On Mon, Oct 3, 2011 at 10:08 AM, Craig Weinberg <whatsons...@gmail.com> wrote:
> On Oct 2, 7:00 pm, meekerdb <meeke...@verizon.net> wrote:

>> If they are part of the same thing, then it is presumptuous to say one 
>> causes the other.
>> One might at well say the neurons firing caused the thought of gambling - 
>> and in fact that
>> is what Stathis is saying and for the very good reason that a little 
>> electrical
>> stimulation, that has no "thought" or "sensorimotive" correlate, can cause 
>> both neurons
>> firing AND their correlated thoughts.  But thoughts cannot cause the 
>> electrical stimulator
>> to fire.  So it is *not* bidirectional.
>>
>
> What do you mean? Thoughts *do* cause an electrical detector to fire.
> That's what an MRI shows.
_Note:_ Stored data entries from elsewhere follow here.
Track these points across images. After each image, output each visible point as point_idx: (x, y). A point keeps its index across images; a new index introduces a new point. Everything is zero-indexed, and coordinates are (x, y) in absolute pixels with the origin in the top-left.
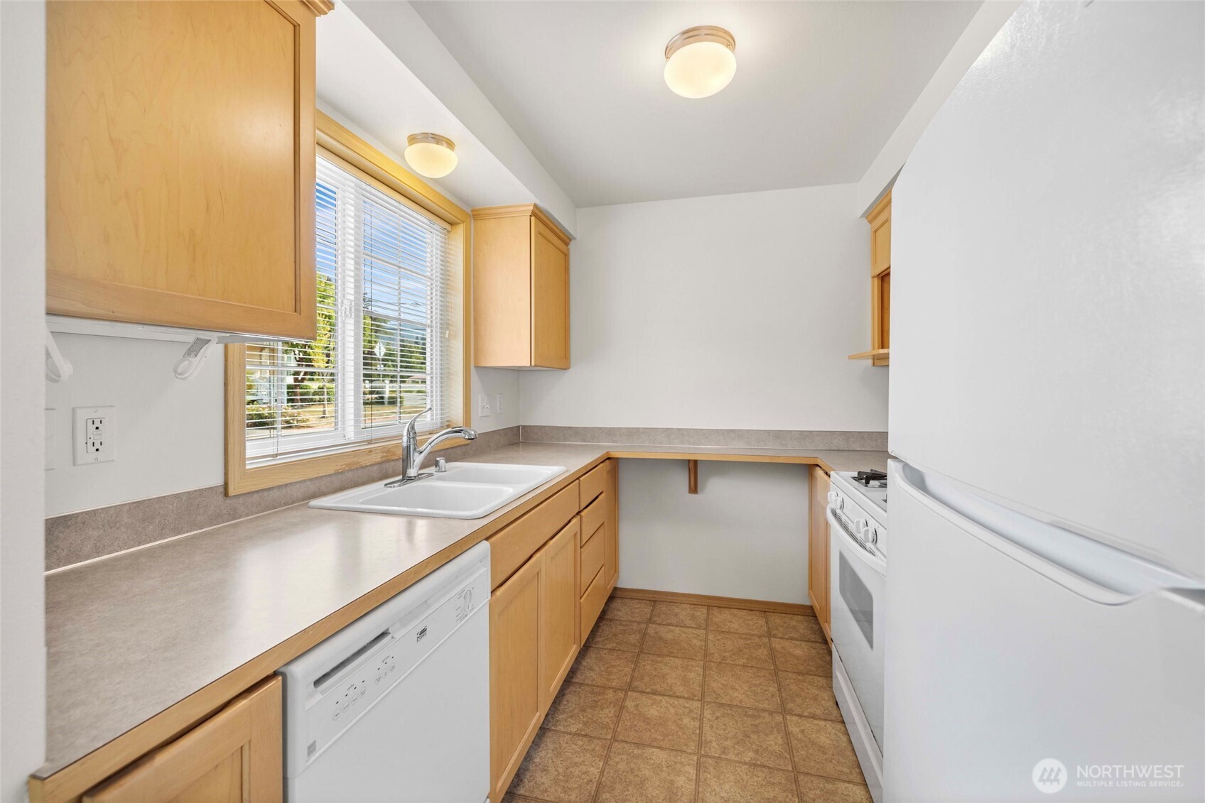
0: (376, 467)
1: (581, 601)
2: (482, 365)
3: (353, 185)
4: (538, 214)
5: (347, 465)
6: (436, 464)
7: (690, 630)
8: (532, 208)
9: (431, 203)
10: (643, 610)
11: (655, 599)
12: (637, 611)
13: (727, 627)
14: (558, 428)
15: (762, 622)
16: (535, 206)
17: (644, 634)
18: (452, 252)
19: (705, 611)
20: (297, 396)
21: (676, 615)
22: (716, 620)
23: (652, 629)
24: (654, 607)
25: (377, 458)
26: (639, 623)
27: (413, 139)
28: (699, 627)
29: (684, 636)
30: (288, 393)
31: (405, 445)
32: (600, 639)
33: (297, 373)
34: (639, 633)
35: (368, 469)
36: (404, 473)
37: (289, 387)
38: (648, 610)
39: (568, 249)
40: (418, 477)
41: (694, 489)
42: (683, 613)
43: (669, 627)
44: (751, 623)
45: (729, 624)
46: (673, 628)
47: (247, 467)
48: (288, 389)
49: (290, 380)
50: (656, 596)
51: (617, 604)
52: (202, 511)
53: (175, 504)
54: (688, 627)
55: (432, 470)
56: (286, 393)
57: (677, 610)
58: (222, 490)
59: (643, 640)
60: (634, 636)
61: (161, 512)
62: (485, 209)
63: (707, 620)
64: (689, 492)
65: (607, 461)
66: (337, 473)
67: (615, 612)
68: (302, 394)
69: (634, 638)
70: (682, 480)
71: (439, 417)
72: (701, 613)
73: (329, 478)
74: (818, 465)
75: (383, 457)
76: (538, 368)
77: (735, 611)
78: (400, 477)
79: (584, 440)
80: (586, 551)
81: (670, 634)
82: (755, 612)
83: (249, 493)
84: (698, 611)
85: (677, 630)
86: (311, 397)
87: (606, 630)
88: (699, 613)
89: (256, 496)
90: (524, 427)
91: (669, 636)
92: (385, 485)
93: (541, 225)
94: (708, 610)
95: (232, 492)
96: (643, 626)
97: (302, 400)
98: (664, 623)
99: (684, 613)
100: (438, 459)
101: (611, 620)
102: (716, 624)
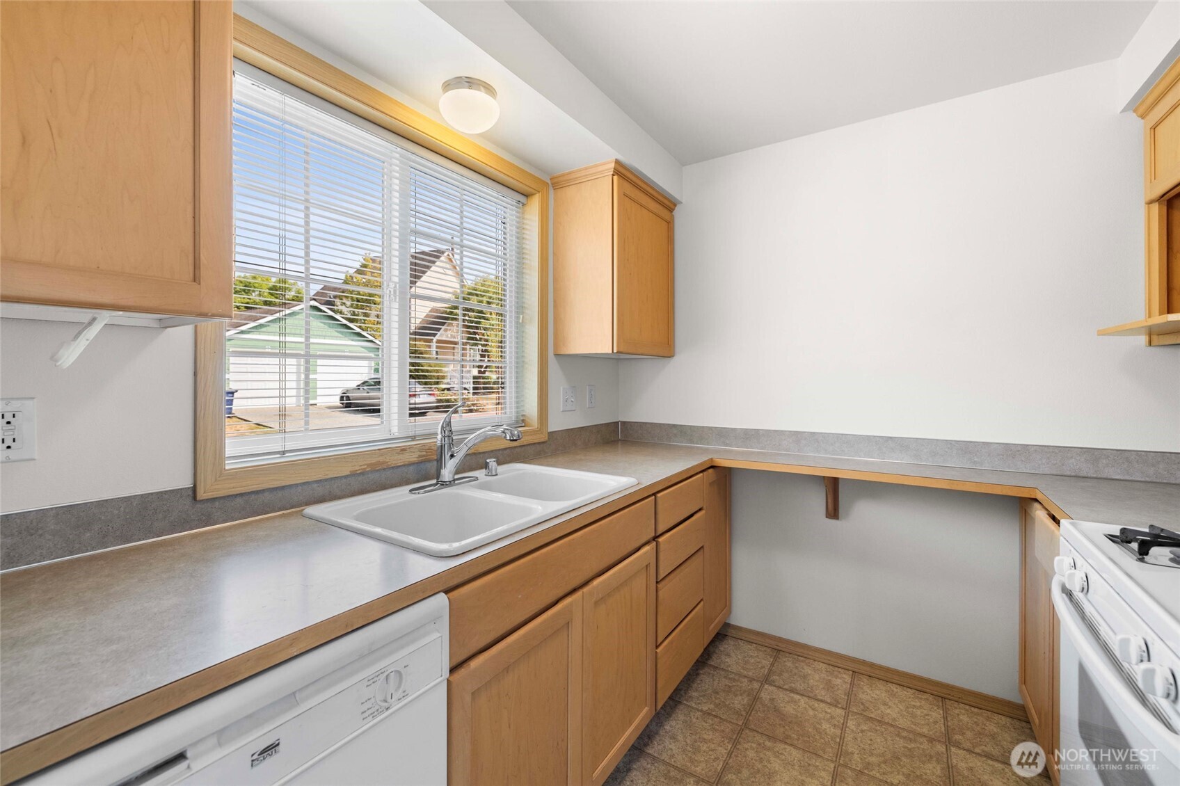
0: (411, 468)
1: (658, 650)
2: (562, 353)
3: (397, 156)
4: (622, 172)
5: (368, 465)
6: (486, 466)
7: (822, 705)
8: (613, 165)
9: (492, 170)
10: (760, 660)
11: (779, 648)
12: (753, 661)
13: (879, 712)
14: (660, 425)
15: (937, 714)
16: (617, 162)
17: (756, 698)
18: (527, 227)
19: (848, 679)
20: (481, 386)
21: (805, 677)
22: (862, 696)
23: (767, 693)
24: (776, 658)
25: (413, 457)
26: (751, 680)
27: (448, 86)
28: (835, 704)
29: (811, 712)
30: (474, 382)
31: (439, 444)
32: (695, 694)
33: (480, 367)
34: (748, 695)
35: (399, 470)
36: (438, 475)
37: (475, 377)
38: (766, 662)
39: (673, 217)
40: (451, 483)
41: (833, 512)
42: (815, 675)
43: (792, 695)
44: (919, 712)
45: (882, 708)
46: (797, 697)
47: (227, 467)
48: (474, 379)
49: (475, 372)
50: (779, 644)
51: (727, 646)
52: (160, 516)
53: (122, 509)
54: (818, 700)
55: (480, 474)
56: (472, 382)
57: (808, 670)
58: (190, 493)
59: (751, 708)
60: (740, 698)
61: (103, 518)
62: (563, 175)
63: (849, 694)
64: (827, 517)
65: (711, 471)
66: (353, 474)
67: (723, 657)
68: (484, 383)
69: (739, 702)
70: (817, 501)
71: (514, 410)
72: (842, 681)
73: (345, 480)
74: (1036, 500)
75: (420, 456)
76: (623, 356)
77: (894, 687)
78: (434, 481)
79: (691, 441)
80: (665, 589)
81: (794, 706)
82: (925, 696)
83: (228, 496)
84: (836, 677)
85: (803, 701)
86: (491, 386)
87: (707, 682)
88: (838, 681)
89: (239, 500)
90: (624, 423)
91: (789, 709)
92: (411, 491)
93: (627, 185)
94: (853, 678)
95: (201, 495)
96: (756, 685)
97: (484, 388)
98: (786, 687)
99: (817, 677)
100: (488, 461)
101: (716, 668)
102: (862, 704)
You could use any kind of electrical probe
> or sensor instead as long as it is sufficiently sensitive to detect
> the ordinary firing of a neuron. That's how it's possible to have
> thought-driven computers.
> http://www.pcworld.com/article/129889/scientists_show_thoughtcontrolled_computer_at_cebit.html

The device cited picks up electrical impulses from the scalp. The
electrical activity comes from the neurons firing in the brain. These
neurons may have associated thoughts when they fire but this is not
obvious to an external observer: all that is obvious is that a
particular neuron fires because of various measurable factors such as
its resting membrane potential and the neurotransmitter released by
other neurons with which it interfaces. So to an external observer,
every neural event has an observable cause, generally other neural
events. This means the externally observable behaviour of the brain is
computable, even though the external observer may not know that the
brain is conscious. On the other hand, if the external observer does
not know about neurotransmitters and receptors he will not be able to
explain why the neurons fire - it will look to him as if they fire for
no reason. The mental is supervenient on the physical, but the mental
cannot as a separate entity move the physical. If it could, we would
observe neurons breaking physical laws.